Dead Can Dance – Dionysus

[PIAS]

Dead Can Dance - DionysusAs a long-time fan, I found Dead Can Dance’s comeback album Anastasis a tad disappointing – that mesmerising sheen of old seemed oddly suppressed, and I don’t think the use of machined percussives helped matters either. Anyways, hearing Lisa Gerrard and Brendan Perry had a new album out, I thought I’d give them another try — and I’m so glad I did as this new offering Dionysus is absolutely fabulous.

The drama is right back, front and centre, tensive and towering (even better than previously). There’s a drum-heavy vibe full of diverting details and spiralling colour, the bright-beaded Huichol mask of the cover art burning as vividly as the music. A rhythmic world tour without feeling touristic, Dionysus is both ancient and contemporary. The canvas blooms and curves, teases in texturing dualities, chanting deflections and slanted percussives with a Spiritchaser-esque vibe that hypnotically holds and floats in tracers of vocal and harpsichording glints.

The noir-esque dulcimer of “Liberator Of Minds” hitting a dervish deliciousness has you caught in its middle eastern flavours and owling flutes, snared on the reverberating shivers of those thick-skinned drums, a tented caravanserai curling under a cinnamon sky. “Dance Of The Bacchantes” (that closely follows) upping the groove-some-ness on vocal Apaches and harder percussion is a feisty concoction with tribal cross-shots and mouth harps that bring to mind the bewitchment of that Bulgarian Voices BooCheeMish album Lisa appeared on earlier in the year. I love a bit of cross-pollination and this is Venn diagramming a lot of Dead Can Dance’s back catalogue with a renewed vigour, throwing out wonderful new sensations.




Mostly instrumental up until now, the flip side piles the platter with some mighty fine duetting, Perry delivering some sexy Arabic-like vocals for Lisa to gymnastically shadow, to pour over in phonetic flourishes. Again, the instrumentation is hot and incisive, blurs around them in shunted accords and fluting ophidia (and it sounds like they’ve employed a whole village of shield-thumpers to help with this one). A magnificent track that peters out with goat burrs and cattle bells which morphically paint your skull in open-air cinematics. The lurid buzz of flies slipping into “Chant Of The Paladin”-like metallics; the hand cymbals of “The Invocation” as the vocals leap and shift equilibrium between flickering focal points.

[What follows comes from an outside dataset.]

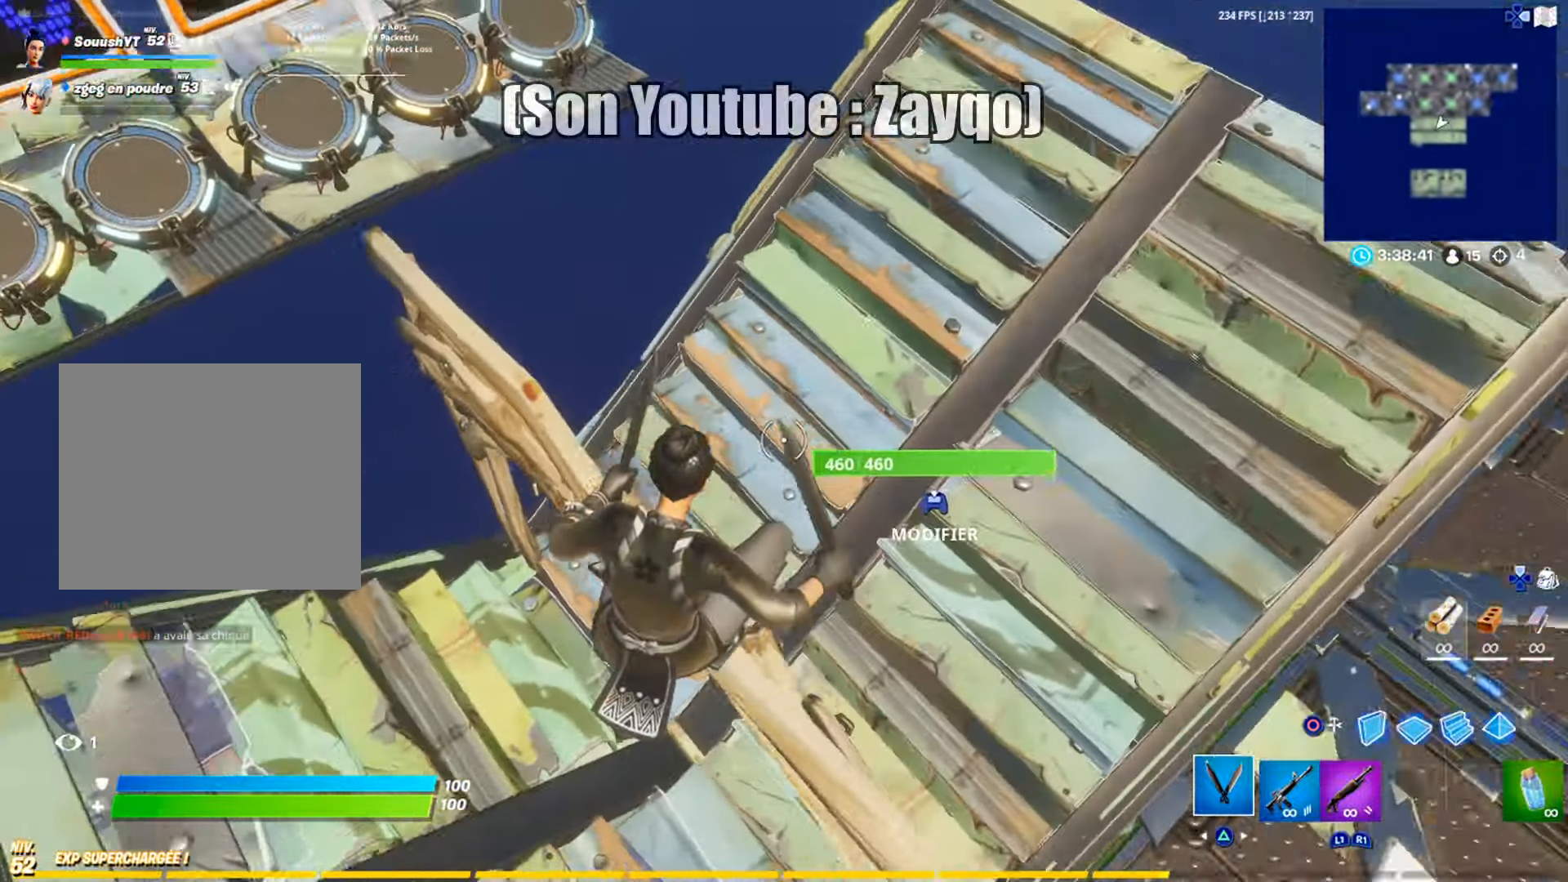
{"buttons": [], "left_stick": "up-right", "right_stick": "center", "events": [[184, "right_stick", "center"]]}
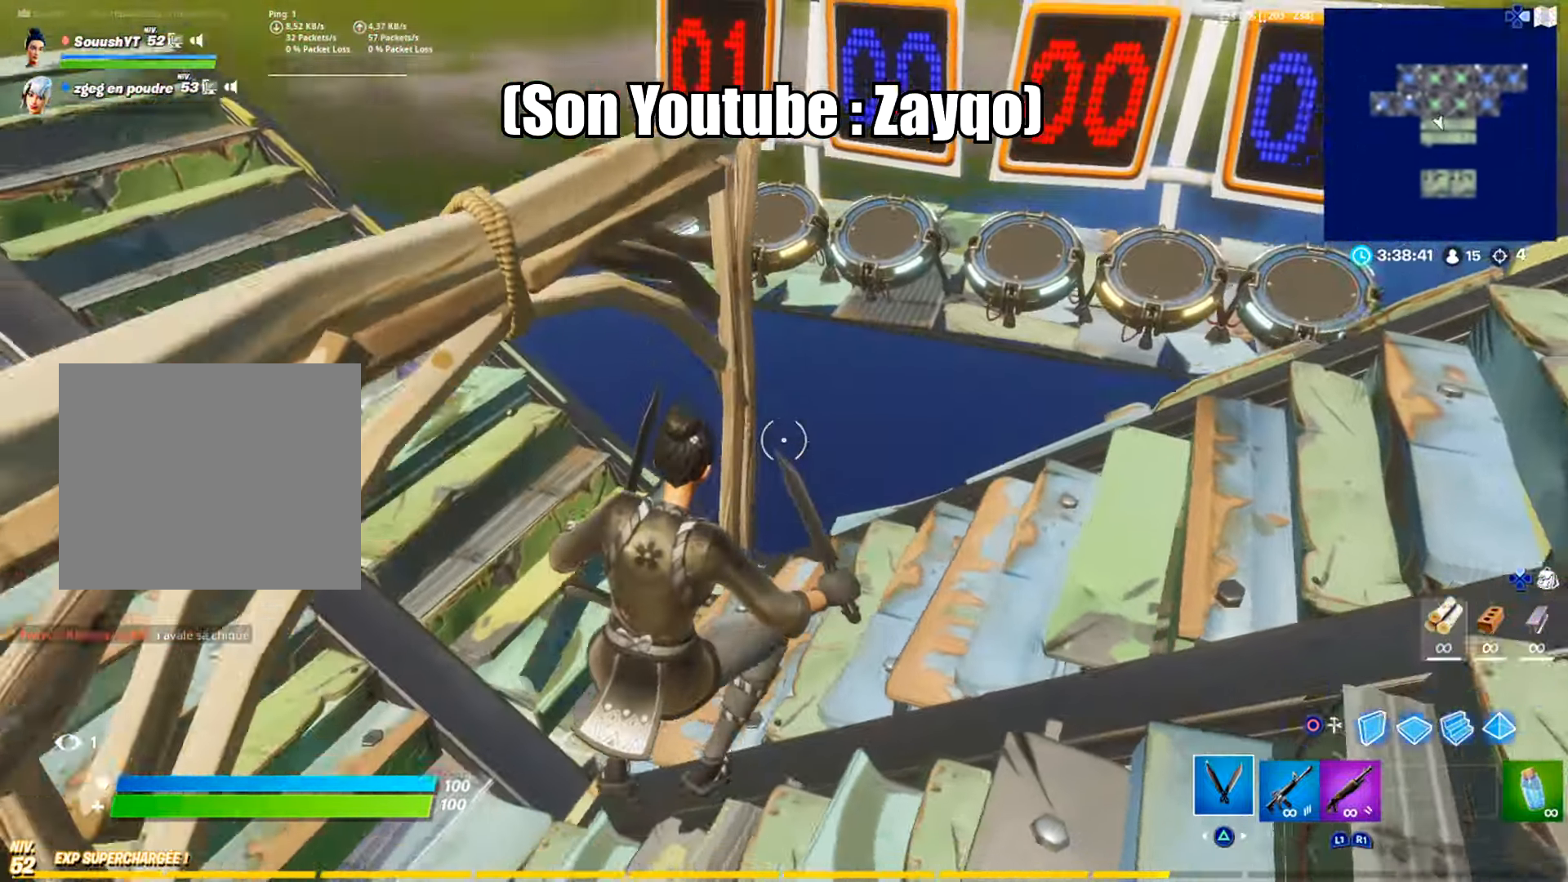
{"buttons": [], "left_stick": "up", "right_stick": "left", "events": [[234, "right_stick", "left"], [267, "left_stick", "up"], [350, "R3", "down"], [350, "right_stick", "center"], [434, "R3", "up"], [484, "right_stick", "left"]]}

Everything falls into place so effortlessly; Perry’s shivering baritone on “The Forest” as the bass descends are encircled with dulcimer diamonds then harmonically harboured in a light dusting from Gerrard, a pleasure that ends too quickly on the rainforest sounds of “Psychopomp”. This is a peyote-pawed creation, rhythmically rustled as Brendan and Lisa lock into delectable unison and a deeply meditative vibe full of falling pebbles and Amazonia richness. An aural hallucinogen that brings on a need to play “Echolia / Mother Tongue” from The Serpent’s Egg once again.

Welcome to the resurrection — Dionysus is thirty-six minutes of pure quality.